Computer hacks were the topic of tech news on the day after Senator Obama's historic election. On Wednesday, Newsweek reported that the Obama and McCain campaigns were the subject of computer hacks during the campaign. The Obama campaign reported a possible email phishing attack this past summer. They were ultimately told by federal authorities that both the Obama and McCain campaign computers had been compromised. Reports are circulating that the attacks came from a "foreign entity" and lifted significant amounts of data from both campaigns.
Also on Wednesday, malware creators took advantage of the tremendous interest in the election and began sending emails with "Obama" somewhere in the subject line. The most common subject lines promised video of a speech, additional election coverage, or new interviews. One security company alone reported that it had filtered more than 10 million emails in less than 6 hours on Wednesday morning. Apparently, hundreds of thousands of people sought to open them and were instead infecting their computers with malware.

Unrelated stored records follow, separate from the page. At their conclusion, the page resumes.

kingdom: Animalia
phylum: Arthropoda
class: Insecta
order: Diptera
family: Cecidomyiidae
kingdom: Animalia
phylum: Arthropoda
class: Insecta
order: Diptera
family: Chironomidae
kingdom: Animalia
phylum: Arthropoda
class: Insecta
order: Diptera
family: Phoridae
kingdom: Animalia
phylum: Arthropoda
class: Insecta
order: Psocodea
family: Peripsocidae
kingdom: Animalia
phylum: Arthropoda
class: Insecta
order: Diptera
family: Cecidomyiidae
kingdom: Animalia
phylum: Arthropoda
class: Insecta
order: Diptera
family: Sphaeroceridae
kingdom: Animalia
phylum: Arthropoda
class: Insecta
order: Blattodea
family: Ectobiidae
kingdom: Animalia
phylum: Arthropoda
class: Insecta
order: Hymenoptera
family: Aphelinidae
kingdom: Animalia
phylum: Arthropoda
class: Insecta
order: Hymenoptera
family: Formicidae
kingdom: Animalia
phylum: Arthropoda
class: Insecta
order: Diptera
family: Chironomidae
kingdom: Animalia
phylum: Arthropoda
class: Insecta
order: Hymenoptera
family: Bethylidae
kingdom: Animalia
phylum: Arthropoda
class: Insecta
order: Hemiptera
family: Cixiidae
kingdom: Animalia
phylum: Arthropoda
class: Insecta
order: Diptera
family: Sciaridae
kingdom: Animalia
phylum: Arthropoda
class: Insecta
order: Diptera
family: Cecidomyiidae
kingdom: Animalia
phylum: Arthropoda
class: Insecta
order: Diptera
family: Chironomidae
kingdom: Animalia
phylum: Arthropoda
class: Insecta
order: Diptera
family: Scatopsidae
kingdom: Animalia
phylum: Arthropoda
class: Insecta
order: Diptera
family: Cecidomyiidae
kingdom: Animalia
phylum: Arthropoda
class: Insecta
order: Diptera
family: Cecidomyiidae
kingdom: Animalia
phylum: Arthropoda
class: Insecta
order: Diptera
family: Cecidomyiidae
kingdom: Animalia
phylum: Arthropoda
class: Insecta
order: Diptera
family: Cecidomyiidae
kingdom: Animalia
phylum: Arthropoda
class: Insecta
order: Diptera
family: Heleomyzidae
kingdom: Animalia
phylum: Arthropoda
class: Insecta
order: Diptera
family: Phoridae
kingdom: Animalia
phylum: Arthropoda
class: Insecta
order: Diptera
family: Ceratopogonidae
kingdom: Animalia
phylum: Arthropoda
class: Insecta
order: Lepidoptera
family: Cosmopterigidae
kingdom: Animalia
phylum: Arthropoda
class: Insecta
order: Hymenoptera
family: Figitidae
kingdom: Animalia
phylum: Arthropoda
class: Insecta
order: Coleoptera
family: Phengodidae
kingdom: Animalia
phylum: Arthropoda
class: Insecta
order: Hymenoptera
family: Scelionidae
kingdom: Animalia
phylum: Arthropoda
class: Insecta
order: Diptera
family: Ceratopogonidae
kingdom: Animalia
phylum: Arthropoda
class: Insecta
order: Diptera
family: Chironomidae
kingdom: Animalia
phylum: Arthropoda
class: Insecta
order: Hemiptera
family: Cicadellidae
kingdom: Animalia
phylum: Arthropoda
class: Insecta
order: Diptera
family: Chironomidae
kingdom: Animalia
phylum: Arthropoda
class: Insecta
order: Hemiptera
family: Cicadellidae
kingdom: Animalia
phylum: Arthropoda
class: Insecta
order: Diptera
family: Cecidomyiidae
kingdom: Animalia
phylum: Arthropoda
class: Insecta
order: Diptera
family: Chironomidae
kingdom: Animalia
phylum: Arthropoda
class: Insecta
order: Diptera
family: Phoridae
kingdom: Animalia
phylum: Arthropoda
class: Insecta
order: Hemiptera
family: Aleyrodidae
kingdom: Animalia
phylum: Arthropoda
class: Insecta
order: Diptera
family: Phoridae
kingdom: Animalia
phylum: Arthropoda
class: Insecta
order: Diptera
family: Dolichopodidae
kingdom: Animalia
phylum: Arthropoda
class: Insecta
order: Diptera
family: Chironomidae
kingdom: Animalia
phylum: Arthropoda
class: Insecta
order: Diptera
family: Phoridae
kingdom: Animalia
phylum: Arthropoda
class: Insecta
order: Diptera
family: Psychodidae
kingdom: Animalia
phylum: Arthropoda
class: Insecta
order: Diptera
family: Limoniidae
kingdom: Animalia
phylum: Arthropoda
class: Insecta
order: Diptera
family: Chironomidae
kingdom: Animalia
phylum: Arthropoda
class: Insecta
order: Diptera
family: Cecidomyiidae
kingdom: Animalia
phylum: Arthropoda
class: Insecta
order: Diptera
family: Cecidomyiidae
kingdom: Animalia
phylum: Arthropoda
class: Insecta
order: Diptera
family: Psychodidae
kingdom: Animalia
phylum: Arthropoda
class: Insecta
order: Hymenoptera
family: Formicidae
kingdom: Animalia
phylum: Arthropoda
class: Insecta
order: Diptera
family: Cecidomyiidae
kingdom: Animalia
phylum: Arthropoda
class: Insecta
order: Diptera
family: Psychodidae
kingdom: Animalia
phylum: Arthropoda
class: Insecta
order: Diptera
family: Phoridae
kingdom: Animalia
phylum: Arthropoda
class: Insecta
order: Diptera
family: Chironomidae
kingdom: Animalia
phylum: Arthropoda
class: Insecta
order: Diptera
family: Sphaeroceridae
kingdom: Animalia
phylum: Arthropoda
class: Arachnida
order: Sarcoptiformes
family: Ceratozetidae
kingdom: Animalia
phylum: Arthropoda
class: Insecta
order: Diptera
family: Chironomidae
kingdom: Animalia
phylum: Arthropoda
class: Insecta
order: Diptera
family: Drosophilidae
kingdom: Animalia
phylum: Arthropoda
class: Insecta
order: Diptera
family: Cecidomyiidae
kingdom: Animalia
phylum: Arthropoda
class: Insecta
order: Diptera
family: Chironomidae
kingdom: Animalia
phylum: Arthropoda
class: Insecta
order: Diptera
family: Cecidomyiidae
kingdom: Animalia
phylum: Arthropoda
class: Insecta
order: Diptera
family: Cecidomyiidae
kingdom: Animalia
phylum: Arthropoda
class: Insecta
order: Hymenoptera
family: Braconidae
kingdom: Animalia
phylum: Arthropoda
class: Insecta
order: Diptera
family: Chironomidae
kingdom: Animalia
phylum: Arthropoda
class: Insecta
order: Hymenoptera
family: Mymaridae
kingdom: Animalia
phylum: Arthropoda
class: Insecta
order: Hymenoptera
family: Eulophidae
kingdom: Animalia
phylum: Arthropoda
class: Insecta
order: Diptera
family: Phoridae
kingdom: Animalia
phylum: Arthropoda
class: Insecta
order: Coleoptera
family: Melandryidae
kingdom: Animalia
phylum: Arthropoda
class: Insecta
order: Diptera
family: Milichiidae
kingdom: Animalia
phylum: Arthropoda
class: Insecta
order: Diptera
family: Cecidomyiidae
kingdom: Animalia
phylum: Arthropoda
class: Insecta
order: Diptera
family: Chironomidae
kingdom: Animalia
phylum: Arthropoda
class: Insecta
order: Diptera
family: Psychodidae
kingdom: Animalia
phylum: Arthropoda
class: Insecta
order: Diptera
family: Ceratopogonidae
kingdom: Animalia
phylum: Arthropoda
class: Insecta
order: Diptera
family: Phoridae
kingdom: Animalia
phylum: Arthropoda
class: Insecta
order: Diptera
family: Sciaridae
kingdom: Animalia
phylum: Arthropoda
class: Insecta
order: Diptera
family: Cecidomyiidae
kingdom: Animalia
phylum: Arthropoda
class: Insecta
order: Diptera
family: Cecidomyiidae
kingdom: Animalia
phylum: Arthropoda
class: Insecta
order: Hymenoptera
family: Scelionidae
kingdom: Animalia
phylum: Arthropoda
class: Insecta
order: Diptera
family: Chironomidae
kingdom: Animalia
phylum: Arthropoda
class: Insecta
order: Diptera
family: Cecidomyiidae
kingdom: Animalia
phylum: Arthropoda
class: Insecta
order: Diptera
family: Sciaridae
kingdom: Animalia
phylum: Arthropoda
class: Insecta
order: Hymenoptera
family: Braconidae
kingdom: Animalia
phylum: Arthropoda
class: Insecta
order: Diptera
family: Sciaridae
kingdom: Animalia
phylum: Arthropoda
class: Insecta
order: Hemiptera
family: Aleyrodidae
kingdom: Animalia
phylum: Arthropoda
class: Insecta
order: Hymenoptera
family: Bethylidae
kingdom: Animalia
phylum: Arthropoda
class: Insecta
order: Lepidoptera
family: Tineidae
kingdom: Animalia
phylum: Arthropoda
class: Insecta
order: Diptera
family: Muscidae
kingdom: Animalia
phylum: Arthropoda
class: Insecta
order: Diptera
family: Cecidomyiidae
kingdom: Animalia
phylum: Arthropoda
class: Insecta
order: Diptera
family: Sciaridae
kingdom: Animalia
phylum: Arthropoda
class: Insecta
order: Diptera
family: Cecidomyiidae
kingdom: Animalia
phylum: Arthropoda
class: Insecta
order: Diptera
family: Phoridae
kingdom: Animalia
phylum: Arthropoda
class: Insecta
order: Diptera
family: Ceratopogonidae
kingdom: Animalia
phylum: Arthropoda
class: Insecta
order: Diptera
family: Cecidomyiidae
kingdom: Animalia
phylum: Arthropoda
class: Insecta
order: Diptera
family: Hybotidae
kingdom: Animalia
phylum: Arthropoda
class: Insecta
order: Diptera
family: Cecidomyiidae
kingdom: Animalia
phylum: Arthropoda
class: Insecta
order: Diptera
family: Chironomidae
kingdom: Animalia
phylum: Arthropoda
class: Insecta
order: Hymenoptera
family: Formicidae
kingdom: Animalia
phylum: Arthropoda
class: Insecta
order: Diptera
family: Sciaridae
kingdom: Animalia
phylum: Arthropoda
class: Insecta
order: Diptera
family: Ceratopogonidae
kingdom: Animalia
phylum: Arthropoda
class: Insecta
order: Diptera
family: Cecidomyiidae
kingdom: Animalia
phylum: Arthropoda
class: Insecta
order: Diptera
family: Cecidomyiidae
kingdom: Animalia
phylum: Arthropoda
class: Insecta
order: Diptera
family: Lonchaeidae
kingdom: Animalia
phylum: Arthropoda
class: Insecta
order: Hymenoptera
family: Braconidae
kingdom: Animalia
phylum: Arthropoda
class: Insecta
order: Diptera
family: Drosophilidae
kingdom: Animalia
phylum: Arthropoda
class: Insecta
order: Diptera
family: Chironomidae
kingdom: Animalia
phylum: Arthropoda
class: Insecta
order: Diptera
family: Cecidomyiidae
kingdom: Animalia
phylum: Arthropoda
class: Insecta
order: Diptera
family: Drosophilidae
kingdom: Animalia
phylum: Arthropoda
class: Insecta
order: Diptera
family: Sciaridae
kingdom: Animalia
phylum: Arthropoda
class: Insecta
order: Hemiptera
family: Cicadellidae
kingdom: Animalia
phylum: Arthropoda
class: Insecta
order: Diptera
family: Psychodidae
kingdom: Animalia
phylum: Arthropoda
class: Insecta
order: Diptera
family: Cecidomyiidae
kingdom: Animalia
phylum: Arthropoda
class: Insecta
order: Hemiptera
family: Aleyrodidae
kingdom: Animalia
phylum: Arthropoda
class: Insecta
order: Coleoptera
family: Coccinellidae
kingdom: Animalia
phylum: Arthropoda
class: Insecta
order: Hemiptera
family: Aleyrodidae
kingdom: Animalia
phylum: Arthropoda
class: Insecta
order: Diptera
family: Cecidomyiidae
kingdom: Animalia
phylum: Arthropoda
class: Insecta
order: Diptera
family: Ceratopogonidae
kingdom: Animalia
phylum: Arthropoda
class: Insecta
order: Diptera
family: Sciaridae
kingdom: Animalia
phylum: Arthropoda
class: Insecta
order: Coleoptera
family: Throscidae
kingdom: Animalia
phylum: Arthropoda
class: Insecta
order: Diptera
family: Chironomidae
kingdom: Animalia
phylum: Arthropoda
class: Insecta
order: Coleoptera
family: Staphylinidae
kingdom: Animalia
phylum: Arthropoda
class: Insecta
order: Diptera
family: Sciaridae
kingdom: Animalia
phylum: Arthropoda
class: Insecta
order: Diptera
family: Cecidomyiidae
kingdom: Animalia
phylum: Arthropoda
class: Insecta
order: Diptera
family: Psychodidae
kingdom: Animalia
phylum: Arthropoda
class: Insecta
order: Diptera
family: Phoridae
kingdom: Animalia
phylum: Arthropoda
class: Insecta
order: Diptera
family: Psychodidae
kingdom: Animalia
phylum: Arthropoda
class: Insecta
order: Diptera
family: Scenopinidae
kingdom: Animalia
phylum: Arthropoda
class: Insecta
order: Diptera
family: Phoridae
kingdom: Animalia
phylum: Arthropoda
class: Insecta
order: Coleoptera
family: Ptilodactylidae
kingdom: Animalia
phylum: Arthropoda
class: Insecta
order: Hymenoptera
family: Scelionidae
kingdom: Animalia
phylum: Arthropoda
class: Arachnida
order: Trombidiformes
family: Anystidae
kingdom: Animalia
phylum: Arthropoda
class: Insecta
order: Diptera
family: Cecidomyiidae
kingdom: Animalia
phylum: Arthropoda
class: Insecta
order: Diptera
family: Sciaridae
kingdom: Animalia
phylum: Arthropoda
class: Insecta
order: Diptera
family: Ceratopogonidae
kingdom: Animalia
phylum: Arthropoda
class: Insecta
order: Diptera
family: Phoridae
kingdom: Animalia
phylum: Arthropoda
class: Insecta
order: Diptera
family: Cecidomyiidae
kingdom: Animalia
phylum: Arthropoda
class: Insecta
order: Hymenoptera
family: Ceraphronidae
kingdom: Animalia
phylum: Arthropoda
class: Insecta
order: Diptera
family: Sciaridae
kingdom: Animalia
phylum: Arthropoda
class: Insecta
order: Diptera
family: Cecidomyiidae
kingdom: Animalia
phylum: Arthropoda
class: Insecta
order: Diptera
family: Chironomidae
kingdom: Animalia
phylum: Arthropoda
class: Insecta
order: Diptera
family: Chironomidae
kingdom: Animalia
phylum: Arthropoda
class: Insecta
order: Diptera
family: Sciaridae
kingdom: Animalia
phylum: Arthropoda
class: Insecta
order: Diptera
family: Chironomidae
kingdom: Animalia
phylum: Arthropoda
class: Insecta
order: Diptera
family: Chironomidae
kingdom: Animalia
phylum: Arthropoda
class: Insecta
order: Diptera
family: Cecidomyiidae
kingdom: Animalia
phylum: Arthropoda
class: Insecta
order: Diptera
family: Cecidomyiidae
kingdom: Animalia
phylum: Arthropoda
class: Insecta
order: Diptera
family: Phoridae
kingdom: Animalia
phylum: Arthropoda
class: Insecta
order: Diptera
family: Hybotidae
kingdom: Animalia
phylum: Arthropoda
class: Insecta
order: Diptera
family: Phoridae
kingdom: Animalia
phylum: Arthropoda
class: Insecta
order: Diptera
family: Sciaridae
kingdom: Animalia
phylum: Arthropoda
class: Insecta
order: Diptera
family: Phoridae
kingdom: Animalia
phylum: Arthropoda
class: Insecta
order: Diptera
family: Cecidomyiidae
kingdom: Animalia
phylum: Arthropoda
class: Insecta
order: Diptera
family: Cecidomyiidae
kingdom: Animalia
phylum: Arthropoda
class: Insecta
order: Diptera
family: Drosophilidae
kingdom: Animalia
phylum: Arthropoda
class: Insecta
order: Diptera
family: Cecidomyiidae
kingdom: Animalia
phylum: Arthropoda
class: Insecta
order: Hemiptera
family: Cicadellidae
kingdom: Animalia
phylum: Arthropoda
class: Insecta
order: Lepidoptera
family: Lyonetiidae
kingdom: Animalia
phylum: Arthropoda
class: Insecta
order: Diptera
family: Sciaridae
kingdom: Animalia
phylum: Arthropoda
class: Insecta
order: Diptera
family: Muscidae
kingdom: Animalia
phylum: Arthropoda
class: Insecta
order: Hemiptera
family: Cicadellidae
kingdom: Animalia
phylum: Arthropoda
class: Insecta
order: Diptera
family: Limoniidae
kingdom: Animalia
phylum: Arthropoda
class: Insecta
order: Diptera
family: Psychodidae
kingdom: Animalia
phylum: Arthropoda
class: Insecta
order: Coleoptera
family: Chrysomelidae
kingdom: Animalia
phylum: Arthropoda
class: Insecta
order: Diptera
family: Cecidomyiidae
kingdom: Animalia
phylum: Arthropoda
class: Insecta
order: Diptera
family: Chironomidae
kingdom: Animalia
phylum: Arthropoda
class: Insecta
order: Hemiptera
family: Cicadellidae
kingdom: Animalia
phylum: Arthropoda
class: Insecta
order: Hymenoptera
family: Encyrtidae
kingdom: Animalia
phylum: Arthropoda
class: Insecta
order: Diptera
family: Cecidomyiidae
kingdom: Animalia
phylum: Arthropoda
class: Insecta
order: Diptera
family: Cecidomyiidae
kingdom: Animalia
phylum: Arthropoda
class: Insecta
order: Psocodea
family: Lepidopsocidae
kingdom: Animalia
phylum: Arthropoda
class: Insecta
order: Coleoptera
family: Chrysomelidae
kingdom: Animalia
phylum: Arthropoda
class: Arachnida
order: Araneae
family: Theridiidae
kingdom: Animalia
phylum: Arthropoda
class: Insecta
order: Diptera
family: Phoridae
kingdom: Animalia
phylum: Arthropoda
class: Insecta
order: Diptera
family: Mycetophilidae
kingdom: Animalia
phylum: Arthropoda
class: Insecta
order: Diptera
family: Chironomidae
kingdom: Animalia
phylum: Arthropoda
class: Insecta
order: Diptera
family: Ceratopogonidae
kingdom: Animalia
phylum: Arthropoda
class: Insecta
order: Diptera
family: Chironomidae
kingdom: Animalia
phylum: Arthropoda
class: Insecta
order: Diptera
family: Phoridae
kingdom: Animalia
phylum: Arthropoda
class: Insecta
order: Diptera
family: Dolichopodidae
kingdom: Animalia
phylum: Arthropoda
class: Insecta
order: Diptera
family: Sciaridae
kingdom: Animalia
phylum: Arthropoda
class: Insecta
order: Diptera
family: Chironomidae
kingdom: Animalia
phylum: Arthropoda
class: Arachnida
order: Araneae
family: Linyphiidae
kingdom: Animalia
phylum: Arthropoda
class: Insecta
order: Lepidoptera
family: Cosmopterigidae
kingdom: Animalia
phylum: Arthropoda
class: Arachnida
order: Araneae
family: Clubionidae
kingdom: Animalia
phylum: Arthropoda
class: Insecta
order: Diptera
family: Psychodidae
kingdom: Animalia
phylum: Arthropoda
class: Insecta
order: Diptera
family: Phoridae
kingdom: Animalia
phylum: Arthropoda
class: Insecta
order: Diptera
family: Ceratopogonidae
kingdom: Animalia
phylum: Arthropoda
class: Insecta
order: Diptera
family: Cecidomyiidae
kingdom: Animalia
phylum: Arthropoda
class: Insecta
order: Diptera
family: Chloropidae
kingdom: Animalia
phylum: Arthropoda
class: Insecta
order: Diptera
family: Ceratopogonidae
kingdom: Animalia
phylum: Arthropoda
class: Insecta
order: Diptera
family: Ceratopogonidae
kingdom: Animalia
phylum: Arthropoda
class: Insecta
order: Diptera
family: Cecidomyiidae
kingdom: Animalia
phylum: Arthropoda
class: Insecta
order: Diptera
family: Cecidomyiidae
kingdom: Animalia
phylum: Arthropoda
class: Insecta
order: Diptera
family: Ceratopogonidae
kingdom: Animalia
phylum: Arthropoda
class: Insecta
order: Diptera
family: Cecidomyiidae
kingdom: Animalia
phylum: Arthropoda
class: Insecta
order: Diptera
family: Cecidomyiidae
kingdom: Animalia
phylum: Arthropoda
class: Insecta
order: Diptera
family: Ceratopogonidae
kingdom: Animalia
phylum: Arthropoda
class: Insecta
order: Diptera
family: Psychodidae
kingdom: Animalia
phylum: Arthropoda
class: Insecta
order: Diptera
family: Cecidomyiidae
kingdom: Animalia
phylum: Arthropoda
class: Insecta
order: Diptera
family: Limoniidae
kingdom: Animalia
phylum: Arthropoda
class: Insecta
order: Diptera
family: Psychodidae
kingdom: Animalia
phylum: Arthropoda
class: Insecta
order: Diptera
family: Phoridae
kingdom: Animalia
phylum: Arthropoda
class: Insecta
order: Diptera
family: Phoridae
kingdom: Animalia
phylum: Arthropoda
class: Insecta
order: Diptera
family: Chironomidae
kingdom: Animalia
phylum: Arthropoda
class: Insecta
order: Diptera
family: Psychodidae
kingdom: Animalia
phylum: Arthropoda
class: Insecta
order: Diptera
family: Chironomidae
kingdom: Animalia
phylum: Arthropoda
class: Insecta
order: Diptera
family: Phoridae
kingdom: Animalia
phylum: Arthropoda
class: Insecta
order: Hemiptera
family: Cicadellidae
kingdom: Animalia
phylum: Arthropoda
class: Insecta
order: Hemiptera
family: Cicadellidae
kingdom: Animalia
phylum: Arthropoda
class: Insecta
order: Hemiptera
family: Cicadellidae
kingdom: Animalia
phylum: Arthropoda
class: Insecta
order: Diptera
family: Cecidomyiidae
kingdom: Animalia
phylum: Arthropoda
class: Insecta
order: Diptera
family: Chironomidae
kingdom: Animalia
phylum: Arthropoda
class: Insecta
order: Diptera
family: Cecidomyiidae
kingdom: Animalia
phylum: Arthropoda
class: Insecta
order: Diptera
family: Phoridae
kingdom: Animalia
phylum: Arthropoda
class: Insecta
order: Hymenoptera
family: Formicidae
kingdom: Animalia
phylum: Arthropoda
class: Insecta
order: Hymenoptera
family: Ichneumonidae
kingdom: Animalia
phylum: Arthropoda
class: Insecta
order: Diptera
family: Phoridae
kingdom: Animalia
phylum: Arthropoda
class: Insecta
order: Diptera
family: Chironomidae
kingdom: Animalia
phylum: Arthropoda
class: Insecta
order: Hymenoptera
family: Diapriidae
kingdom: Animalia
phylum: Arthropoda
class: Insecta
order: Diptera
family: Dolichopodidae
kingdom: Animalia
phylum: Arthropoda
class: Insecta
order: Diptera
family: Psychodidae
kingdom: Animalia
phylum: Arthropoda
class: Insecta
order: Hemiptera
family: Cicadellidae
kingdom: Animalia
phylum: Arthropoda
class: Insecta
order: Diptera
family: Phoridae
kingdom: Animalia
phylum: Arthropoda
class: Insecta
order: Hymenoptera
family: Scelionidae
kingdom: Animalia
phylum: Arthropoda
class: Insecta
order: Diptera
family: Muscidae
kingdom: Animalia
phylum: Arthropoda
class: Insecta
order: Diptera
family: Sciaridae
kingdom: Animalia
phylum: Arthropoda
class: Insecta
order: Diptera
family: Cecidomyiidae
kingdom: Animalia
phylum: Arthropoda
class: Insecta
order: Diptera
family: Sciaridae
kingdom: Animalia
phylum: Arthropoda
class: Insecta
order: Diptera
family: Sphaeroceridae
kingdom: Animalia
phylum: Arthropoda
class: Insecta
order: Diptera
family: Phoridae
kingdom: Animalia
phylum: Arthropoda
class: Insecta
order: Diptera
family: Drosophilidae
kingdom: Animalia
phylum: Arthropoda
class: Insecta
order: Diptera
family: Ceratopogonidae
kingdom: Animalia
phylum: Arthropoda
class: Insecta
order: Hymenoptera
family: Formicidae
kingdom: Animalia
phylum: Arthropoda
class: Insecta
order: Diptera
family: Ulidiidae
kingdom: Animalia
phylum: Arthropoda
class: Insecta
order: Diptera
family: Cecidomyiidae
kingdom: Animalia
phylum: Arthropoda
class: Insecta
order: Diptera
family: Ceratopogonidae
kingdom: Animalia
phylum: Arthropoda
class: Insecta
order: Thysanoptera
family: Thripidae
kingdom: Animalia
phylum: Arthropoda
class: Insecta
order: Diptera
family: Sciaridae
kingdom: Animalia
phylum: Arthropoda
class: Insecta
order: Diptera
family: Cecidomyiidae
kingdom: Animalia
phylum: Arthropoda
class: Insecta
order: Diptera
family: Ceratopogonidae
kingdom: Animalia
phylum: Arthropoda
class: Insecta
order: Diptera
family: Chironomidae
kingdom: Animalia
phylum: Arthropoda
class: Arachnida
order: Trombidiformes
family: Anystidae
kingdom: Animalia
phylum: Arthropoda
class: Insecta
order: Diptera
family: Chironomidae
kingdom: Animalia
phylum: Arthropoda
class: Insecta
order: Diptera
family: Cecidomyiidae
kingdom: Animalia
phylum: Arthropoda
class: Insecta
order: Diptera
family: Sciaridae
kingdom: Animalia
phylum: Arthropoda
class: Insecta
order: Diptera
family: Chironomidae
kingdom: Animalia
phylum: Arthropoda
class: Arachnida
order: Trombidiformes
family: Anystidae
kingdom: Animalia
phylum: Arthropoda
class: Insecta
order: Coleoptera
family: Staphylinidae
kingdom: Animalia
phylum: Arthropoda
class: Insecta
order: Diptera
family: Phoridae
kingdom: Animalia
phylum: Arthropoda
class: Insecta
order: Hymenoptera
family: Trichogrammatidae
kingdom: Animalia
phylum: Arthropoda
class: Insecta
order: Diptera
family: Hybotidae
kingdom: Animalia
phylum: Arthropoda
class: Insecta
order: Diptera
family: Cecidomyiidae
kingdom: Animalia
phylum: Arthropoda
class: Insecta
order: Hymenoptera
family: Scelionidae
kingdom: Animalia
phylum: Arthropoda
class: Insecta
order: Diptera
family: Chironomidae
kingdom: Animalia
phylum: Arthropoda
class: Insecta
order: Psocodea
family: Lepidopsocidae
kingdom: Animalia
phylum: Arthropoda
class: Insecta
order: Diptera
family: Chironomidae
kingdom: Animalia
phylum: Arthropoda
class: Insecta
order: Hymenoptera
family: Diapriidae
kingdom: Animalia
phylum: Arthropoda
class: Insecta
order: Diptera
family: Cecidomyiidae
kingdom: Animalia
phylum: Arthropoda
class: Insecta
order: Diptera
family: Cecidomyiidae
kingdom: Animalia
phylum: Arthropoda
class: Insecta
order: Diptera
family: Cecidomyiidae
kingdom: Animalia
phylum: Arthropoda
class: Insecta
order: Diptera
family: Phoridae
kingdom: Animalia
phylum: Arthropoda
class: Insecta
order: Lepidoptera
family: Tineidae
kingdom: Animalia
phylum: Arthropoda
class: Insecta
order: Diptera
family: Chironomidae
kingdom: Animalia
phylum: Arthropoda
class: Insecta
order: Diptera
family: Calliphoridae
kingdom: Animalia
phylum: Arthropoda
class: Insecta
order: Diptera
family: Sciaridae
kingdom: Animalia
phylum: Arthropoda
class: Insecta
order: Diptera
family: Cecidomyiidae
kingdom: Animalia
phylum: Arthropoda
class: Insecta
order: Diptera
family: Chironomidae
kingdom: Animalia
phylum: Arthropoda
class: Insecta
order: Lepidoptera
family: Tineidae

These two events highlight the importance of email security. This is the first major election heavily conducted, financed, covered, and influenced on the web. It reflects the transition to technology for ever-increasing numbers of the population. And, it reflects our ready acceptance of the transition.
Too many people assume that their spam filter, anti-virus software, etc will protect them. Yet, any technology professional will tell you that firewalls and software alone are not enough to protect a computer from data theft or destruction. They'll also tell you that emails are the easiest means of attacking computers because people still act before they think. A huge percentage of hacks rely on "social engineering" - convincing a person to do something that works to the hacker's benefit.
Education is still a significant tool in the computer security arsenal. Users must learn to stop and ask themselves whether the email is likely to be what it seems. First the easy questions: How likely is it that some stranger will really send you millions of dollars? Is your US bank really going to send you any request from an email address that doesn't contain the company name? And, if your friend really did lose a wallet on a spur-of-the-moment vacation how likely is it that she'd email you for a credit card number instead of calling her husband, the consulate, or American Express for help?
Is it possible to go the next step and teach users a little technology? They should always check to see if the attachment they're about to open like a present on Christmas morning ends with ".exe" (a file that will execute some program). If it does, they should beware and seek tech support. Or can we teach them to look at the "properties" of the link they're about to click, see the web address ("URL") and recognize that the source is the wrong country? A quick look at the domain registry will make it pretty obvious that something that purports to come from around the corner has a two letter code that means it's really coming from a country around the the world.
With so much hacking going on, the problem is no longer just a technical one. More laws are creating responsibility to take reasonable care to protect other people's information and liability for failing to do so. It is important to remember that with these changes, the standard of care is expected to improve, and what was reasonable yesterday may be unreasonable today.